Aber so schnell ließ sich meine Tochter nicht abspeisen, sie rätselte: „Ist es wegen dem Kerl, eh Mann den du kennen gelernt hast? Ich war gestern vielleicht ein bisschen voreilig, erzähl doch mal. Was ist denn mit dem? Woher kommt er denn und wie sieht er aus, wie alt und so weiter. Erzähl mal!“ forderte sie.
Ich schüttelte den Kopf erwiderte eigensinnig: „Nein, jetzt will ich nicht mehr. Vielleicht ein anderes Mal. Ich will jetzt nach Hause, wegen dem Kerl. Der kommt nämlich heute. Und der will anrufen und mir sagen wann. So!“
„Aber dann ist es doch immer noch früh genug nach Hause zu fahren. So lange kannst du doch noch bleiben.“ Schlug Rabea vor.
„Nein, er ruft mich auf Festnetz an. Und da das Homezoone ist, erreicht er mich nicht wenn ich hier bei dir bin. Also, fährst du mich jetzt?“ bestand ich darauf aufzubrechen.
Knurrig gab sie nach, zog der Kleinen warme Sachen an.
Unterwegs sagte sie beiläufig: „Ich hoffe, es lohnt sich für dich, wegen dem Mann unser gemütliches Wochenende vorzeitig abzubrechen.“
Ich lachte selig, sagte träumerisch: „Wenn es wieder so schön wird wie die anderen beiden Nächte, lohnt es sich bestimmt. Du könntest deiner Mutter ruhig mal ein neues Glück gönnen.“
„Aber Mama, das tue ich doch. Ich wünsche dir nur das Beste, das müsstest du wissen. Aber ich habe einfach was gegen die Leute, die sich in diesem ekelhaften Forum tummeln. Sorry, ich kann mich nicht dagegen wehren.“ Gab sie sich nachgiebig.
„Ach ja? Du hast also auch was gegen mich? Du sagtest gegen die Leute! Ich gehöre auch zu diesen Leuten. Vergessen?“ stellte ich empört fest.
„Du weißt genau, dass ich die Männer meine!“ korrigierte sie sofort.

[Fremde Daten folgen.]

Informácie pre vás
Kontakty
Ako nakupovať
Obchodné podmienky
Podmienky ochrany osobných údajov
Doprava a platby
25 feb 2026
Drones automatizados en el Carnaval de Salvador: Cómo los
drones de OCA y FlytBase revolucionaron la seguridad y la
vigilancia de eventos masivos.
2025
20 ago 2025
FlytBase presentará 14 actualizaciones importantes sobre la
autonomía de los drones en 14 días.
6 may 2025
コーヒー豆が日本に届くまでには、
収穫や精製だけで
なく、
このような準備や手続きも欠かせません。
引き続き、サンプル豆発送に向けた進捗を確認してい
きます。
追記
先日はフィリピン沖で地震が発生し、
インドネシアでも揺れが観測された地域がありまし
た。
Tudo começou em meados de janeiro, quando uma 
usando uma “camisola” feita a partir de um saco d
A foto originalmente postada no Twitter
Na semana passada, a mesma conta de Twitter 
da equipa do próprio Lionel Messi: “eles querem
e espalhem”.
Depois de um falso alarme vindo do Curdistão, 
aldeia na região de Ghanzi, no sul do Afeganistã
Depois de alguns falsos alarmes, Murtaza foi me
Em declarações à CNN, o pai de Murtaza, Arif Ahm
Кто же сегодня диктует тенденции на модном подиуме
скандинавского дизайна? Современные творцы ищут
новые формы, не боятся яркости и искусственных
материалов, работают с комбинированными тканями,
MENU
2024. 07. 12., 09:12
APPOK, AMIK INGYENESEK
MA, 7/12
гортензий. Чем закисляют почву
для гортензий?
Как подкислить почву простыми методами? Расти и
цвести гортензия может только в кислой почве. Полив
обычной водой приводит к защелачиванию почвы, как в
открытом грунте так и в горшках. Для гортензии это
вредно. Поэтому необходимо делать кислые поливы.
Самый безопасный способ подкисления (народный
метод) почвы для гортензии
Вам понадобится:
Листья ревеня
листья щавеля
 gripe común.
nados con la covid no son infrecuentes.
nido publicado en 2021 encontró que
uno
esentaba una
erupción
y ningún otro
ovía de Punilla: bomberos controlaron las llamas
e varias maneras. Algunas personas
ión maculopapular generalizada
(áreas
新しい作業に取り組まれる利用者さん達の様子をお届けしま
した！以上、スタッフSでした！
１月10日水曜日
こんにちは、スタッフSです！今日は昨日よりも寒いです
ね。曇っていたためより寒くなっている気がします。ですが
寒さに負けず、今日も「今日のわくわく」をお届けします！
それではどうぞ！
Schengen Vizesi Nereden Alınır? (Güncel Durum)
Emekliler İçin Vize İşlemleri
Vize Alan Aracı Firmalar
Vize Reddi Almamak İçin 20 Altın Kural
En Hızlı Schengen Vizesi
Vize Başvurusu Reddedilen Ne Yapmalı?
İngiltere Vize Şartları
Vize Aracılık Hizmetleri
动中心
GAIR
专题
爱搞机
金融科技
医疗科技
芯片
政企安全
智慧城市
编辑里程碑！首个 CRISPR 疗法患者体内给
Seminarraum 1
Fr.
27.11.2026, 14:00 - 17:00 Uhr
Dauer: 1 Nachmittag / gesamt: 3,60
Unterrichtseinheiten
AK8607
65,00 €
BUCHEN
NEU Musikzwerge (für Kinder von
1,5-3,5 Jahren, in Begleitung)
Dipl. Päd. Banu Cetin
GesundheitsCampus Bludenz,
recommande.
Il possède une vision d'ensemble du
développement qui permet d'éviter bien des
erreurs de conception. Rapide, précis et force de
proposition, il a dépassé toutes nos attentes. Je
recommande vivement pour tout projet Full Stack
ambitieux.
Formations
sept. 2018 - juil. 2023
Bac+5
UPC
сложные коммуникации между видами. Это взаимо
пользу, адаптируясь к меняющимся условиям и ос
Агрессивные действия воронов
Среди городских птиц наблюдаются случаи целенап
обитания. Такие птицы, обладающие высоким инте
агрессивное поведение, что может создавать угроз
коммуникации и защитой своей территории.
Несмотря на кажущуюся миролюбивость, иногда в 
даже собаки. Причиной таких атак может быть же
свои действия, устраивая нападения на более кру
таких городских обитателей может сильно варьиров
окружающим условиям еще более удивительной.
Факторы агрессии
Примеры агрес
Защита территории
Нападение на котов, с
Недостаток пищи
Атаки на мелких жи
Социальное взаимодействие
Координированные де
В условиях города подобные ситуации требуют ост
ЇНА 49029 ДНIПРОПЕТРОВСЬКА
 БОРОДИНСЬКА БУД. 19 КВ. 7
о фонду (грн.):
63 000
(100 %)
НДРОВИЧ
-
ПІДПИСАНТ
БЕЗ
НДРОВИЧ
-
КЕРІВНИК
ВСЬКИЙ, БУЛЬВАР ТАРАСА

Ich schwieg, hatte keine Lust auf weitere Erklärungen und Missverständnisse.
„Kommt ihr noch mit rein?“ fragte ich kurz vor meiner Wohnung.
Nun war meine Tochter stur und lehnte ab: „Nee, keine Lust. Bis morgen.“
In mir keimte die Vermutung auf, dass Rabea eifersüchtig war, vielleicht Sorge hatte, ein neuer Mann an meiner Seite könne ihr etwas wegnehmen. Blödsinn. Oder doch nicht? Ja, auf jeden Fall Zeit, die würde eine neue Beziehung ihr tatsächlich wegnehmen. Aber damit musste sie genau so klar kommen wie ich das auch müsste, denn sicher würde auch meine Tochter irgendwann mal wieder einen Partner finden. Das man seinem Liebsten Zeit widmete, ohne Mutter oder Tochter dabei haben zu wollen war ja normal.